F. Gilbert Hills State Forest straddles the Wrentham/Foxboro line and has miles and miles of trails. Today I was joined by a fellow hiker and we explored the west side of the property. We started from a parking area on Thurston Street in Wrentham just west of the town line. We passed the gate and started heading up the Megley Trail which is a stone covered access road that slowly winds uphill. We came across a few watering holes. Most were dry due to the lack of rain this year. One, however, still had quite a bit of water in it and several lily pads. We also came across some very large rock outcrops along the way. At the end of the Megley Trail we turned left onto High Rock Road for a bit then turned right onto Messenger Road. We soon could see a shelter in the woods. We turned onto a narrow trail that led to the shelter. At the shelter we turned left onto the white dot blazed Warner Trail. The Warner Trail is a 33 mile trail that runs from Diamond Hill in Cumberland to Canton. We then followed the Warner Trail to High Rock. At the top of High Rock there is the remains of a survey disk. From High Rock we made our way down some stairs to the road. There is a a very tall radio tower here. We turned left onto the road toward the gate. Just to the right of the gate the white dot blazed Warner Trail continues. This section of the hike meanders through areas of rather impressive ledges. We continued following the Warner Trail until we reached the blue blazed Acorn Trail. Here we turned left following the trail that is mostly downhill and rather rocky. At the end of the Acorn Trail we turned right back onto the Megley Trail and retraced our steps back to the parking area. We came across a chipmunk and some dragonflies on this hike.

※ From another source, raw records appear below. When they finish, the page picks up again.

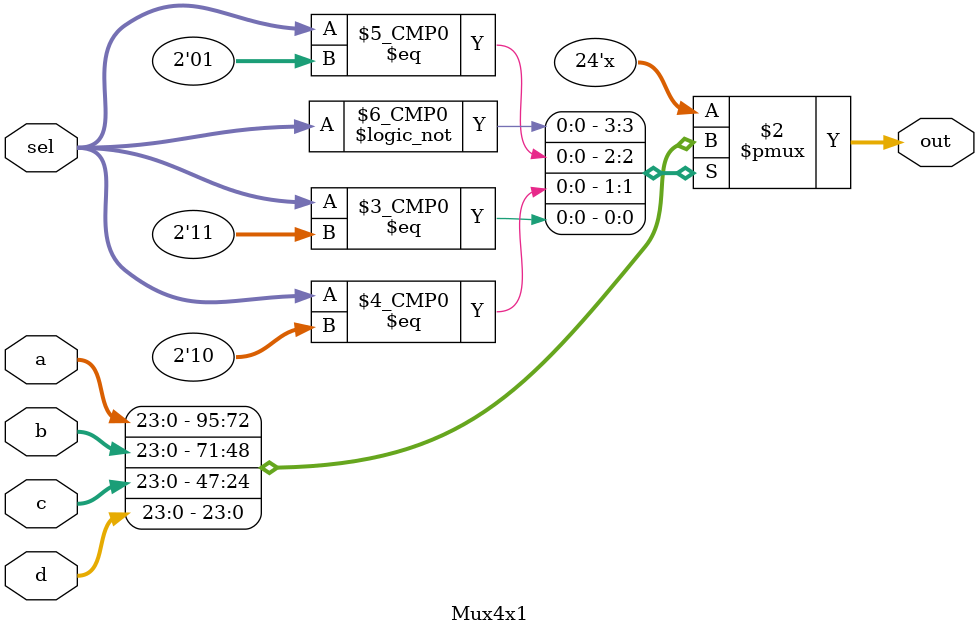
<source format=v>
module Mux2x1 (
    input sel,
    input [23:0] a,
    input[23:0] b,
    output reg [23:0] out
);
  always @(*) begin
    if (sel)
      out <= b;
    else 
      out <= a;
  end 
endmodule
module Mux4x1 (
    input [1:0] sel,
    input [23:0] a,
    input[23:0] b,
    input[23:0] c,
    input [23:0] d,
    output reg [23:0] out
);
  always @(*) begin
    case (sel)
      2'b00:out<=a;
      2'b01:out<=b;
      2'b10:out<=c;
      2'b11:out<=d;
    endcase
  end
endmodule
</source>
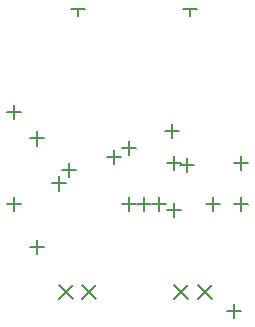
<source format=gbr>
G04 DipTrace 3.2.0.1*
G04 Plated_Through.gbr*
%MOIN*%
G04 #@! TF.FileFunction,Plated,1,2,PTH,Drill*
G04 #@! TF.Part,Single*
G04 Drill Symbols*
G04 D=0.015748 - Cross*
G04 D=0.027559 - X*
G04 D=0.043307 - Y*
G04 D=0.062992 - T*
G04 D=0.11811 - V*
%ADD10C,0.007874*%
%FSLAX26Y26*%
G04*
G70*
G90*
G75*
G01*
X1113907Y536085D2*
D10*
X1161151Y488841D1*
Y536085D2*
X1113907Y488841D1*
X1192647Y536085D2*
X1239891Y488841D1*
Y536085D2*
X1192647Y488841D1*
X807625Y536085D2*
X854869Y488841D1*
Y536085D2*
X807625Y488841D1*
X728885Y536085D2*
X776129Y488841D1*
Y536085D2*
X728885Y488841D1*
X962510Y829866D2*
Y782622D1*
X938888Y806244D2*
X986133D1*
X1012516Y829866D2*
Y782622D1*
X988894Y806244D2*
X1036138D1*
X1062521Y829866D2*
Y782622D1*
X1038899Y806244D2*
X1086143D1*
X770121Y1456312D2*
X817365D1*
X793743D2*
Y1432690D1*
X1144136Y1455525D2*
X1191381D1*
X1167759D2*
Y1431903D1*
X1312547Y473579D2*
Y426335D1*
X1288925Y449957D2*
X1336169D1*
X656228Y1048639D2*
Y1001395D1*
X632606Y1025017D2*
X679850D1*
X656228Y686101D2*
Y638857D1*
X632606Y662479D2*
X679850D1*
X912505Y986133D2*
Y938888D1*
X888883Y962510D2*
X936127D1*
X762490Y942378D2*
Y895134D1*
X738867Y918756D2*
X786112D1*
X962510Y1017386D2*
Y970142D1*
X938888Y993764D2*
X986133D1*
X1337550Y829866D2*
Y782622D1*
X1313928Y806244D2*
X1361172D1*
X1243790Y829866D2*
Y782622D1*
X1220168Y806244D2*
X1267412D1*
X1156281Y961130D2*
Y913886D1*
X1132659Y937508D2*
X1179903D1*
X1337550Y967381D2*
Y920136D1*
X1313928Y943759D2*
X1361172D1*
X1112731Y967381D2*
Y920136D1*
X1089109Y943759D2*
X1136353D1*
X1112731Y811319D2*
Y764075D1*
X1089109Y787697D2*
X1136353D1*
X731236Y898623D2*
Y851379D1*
X707614Y875001D2*
X754858D1*
X1106276Y1073634D2*
Y1026390D1*
X1082654Y1050012D2*
X1129898D1*
X581220Y829866D2*
Y782622D1*
X557598Y806244D2*
X604843D1*
X581220Y1136148D2*
Y1088904D1*
X557598Y1112526D2*
X604843D1*
M02*

</source>
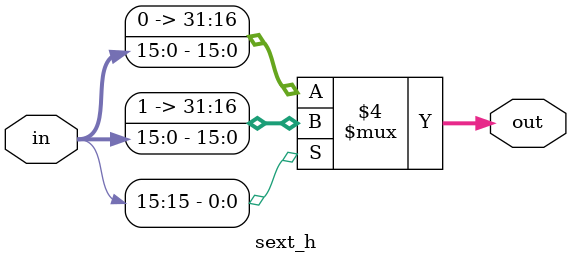
<source format=sv>
module sext_h
(
    input logic [15:0] in,
    output logic [31:0] out
);

    always_comb begin
        if(in[15] == 1'b1)
            out = {16'b1111111111111111, in};
        else
            out = {16'b0000000000000000, in};
    end

endmodule
</source>
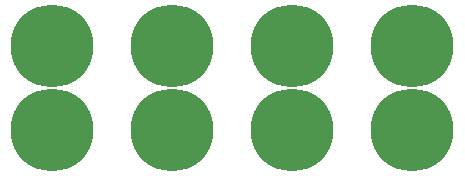
<source format=gbs>
G04 #@! TF.FileFunction,Soldermask,Bot*
%FSLAX46Y46*%
G04 Gerber Fmt 4.6, Leading zero omitted, Abs format (unit mm)*
G04 Created by KiCad (PCBNEW 4.0.6) date 06/24/17 11:59:32*
%MOMM*%
%LPD*%
G01*
G04 APERTURE LIST*
%ADD10C,0.100000*%
%ADD11C,7.004000*%
G04 APERTURE END LIST*
D10*
D11*
X152400000Y-92938600D03*
X152400000Y-100101400D03*
X132080000Y-92938600D03*
X132080000Y-100101400D03*
X142240000Y-92938600D03*
X142240000Y-100101400D03*
X162560000Y-92938600D03*
X162560000Y-100101400D03*
M02*

</source>
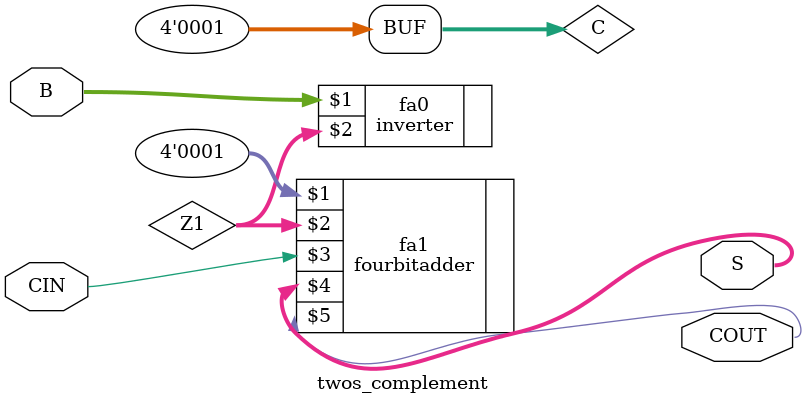
<source format=v>
`timescale 1ns / 1ps


module twos_complement(

    input [3:0] B,
    input CIN,
    output [3:0] S,
    output COUT
    );
    
    wire [3:0] Z1;
    wire [3:0] S;
    
    
    reg [3:0] C = 4'b0001;
   
    inverter fa0 (B [3:0], Z1 [3:0]);
    fourbitadder fa1 (C[3:0], Z1[3:0], CIN, S[3:0], COUT);
    
    
endmodule

</source>
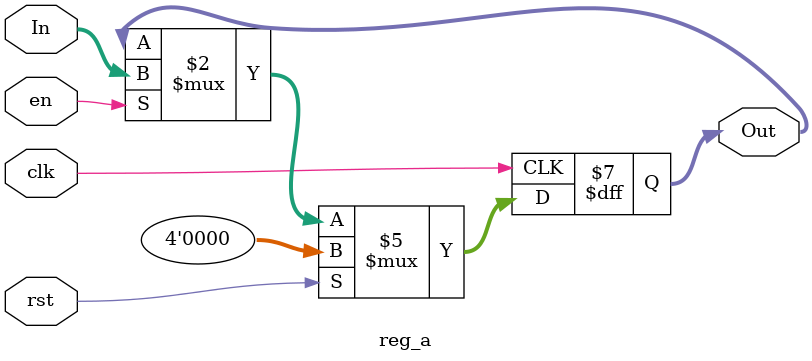
<source format=sv>
module reg_a(input logic clk, en, rst,input logic [3:0]In,output logic [3:0]Out);
	
	always_ff @(posedge clk) begin
		if (rst)
			Out <= 4'b0;
		else if(en)
			Out <= In;
	end
	
endmodule

</source>
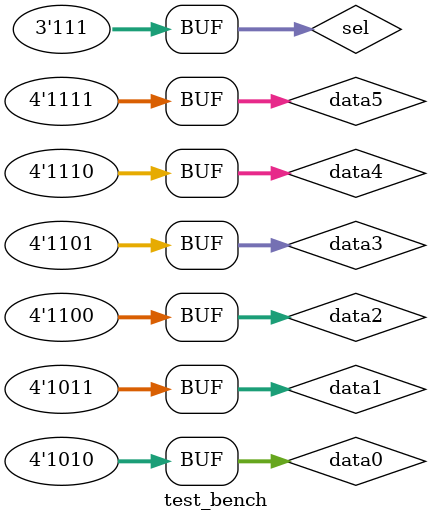
<source format=v>
module test_bench();
  
  reg [2:0]sel;
  reg [3:0]data0;
  reg [3:0]data1;
  reg [3:0]data2;
  reg [3:0]data3;
  reg [3:0]data4;
  reg [3:0]data5;
  wire[3:0]out;
  
  top_module dut(sel,data0,data1,data2,data3,data4,data5,out);
  
  initial begin
    #0 data0=4'ha; data1=4'hb; data2=4'hc; data3=4'hd; data4=4'he; data5=4'hf; sel=4'b0111;
    #5  sel=4'b0000;
    #10 sel=4'b0001;
    #10 sel=4'b0010;
    #10 sel=4'b0011;
    #10 sel=4'b0100;
    #10 sel=4'b0101;
    #10 sel=4'b0110;
    #10 sel=4'b0111;
  end
  
  initial begin
    $dumpfile("test_bench.vcd");
    $dumpvars();
  end
  
  always@(*)
    $display("time=%d; sel =%b; data0=%b; data1=%b; data2=%b; data3=%b; data4=%b; data5=%b; out=%b",$time,sel,data0,data1,data2,data3,data4,data5,out);
             
  endmodule

</source>
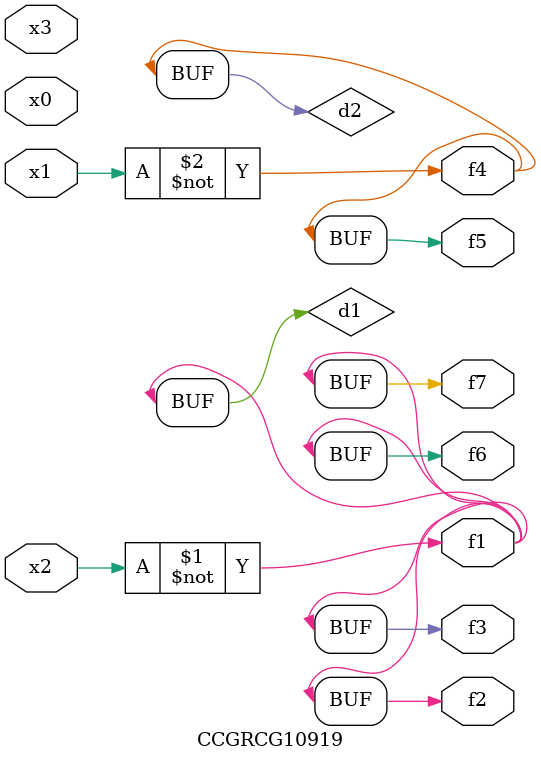
<source format=v>
module CCGRCG10919(
	input x0, x1, x2, x3,
	output f1, f2, f3, f4, f5, f6, f7
);

	wire d1, d2;

	xnor (d1, x2);
	not (d2, x1);
	assign f1 = d1;
	assign f2 = d1;
	assign f3 = d1;
	assign f4 = d2;
	assign f5 = d2;
	assign f6 = d1;
	assign f7 = d1;
endmodule

</source>
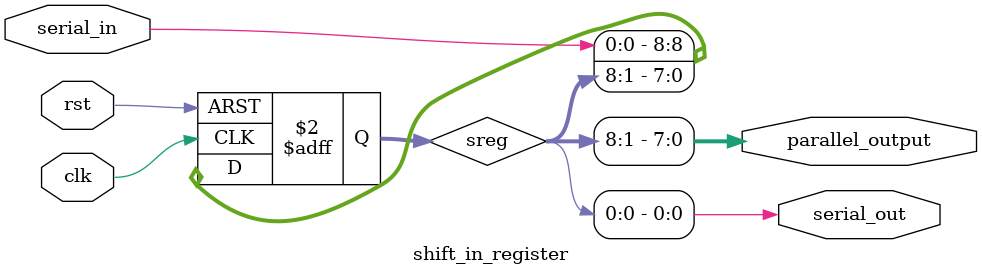
<source format=sv>
module shift_in_register #(
    parameter Width = 8,
    parameter ResetValue = 1'b0
) (
    input logic clk,
    input logic rst,

    input logic serial_in,
    output logic serial_out,

    output logic [Width-1:0] parallel_output
);

logic [Width:0] sreg;

always_ff @(posedge clk or posedge rst) begin
    if(rst)
        sreg <= {(Width+1){ResetValue}};
    else
        sreg <= {serial_in, sreg[Width:1]};
end

assign parallel_output = sreg[Width:1];
assign serial_out = sreg[0];
endmodule

</source>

Trail Map can be found at: F. Gilbert Hills West.

Stairs Along The Warner Trail

Stairs Along The Warner Trail

Harold B. Clark Town Forest – Foxboro

  • Harold B.Clark TownForest
  • Forest Road, Foxboro, MA
  • Trailhead: 42° 3’56.72″N, 71°16’24.21″W
  • Last Time Hiked: May 2, 2014
  • Approximate distance hiked: 1.2 miles
  • Easy with some slight elevation.


The Upper Dam Pond in Foxboro is surrounded by a town forest that has a series of trails cutting through it. Starting from a cul-de-sac at the end of Forest Road we made our way into the forest for our third hike of the day. There are two trails that lead from the cul-de-sac. We took the one to the right that is gated and labeled “Fire Road”. The trail quickly comes to an intersection to the right. We continued straight until we came to a trail to the right that leads to the shore of the pond. After exploring the shores edge for a bit, we continued on the main trail bearing right at the next intersection. This section is part of the Warner Trail (a trail that runs from Cumberland to Canton). We followed this trail crossing a very active spring brook (as we had plenty of rain the last two days) and ignoring a trail that spurred off to the left. Ahead we came to a sign for the Warner Trail. Here we turned right and followed the ridge of an old dam. To the left was a marshy area and to the right was the pond. We came across turtles hear. After crossing the next bridge we followed the trail bearing to the right as it slowly climbed uphill before returning to the entrance trail. Here we turned left to go back to the car. This is area is also used for off road bicycling.


I did not find a trail map on-line for this hike.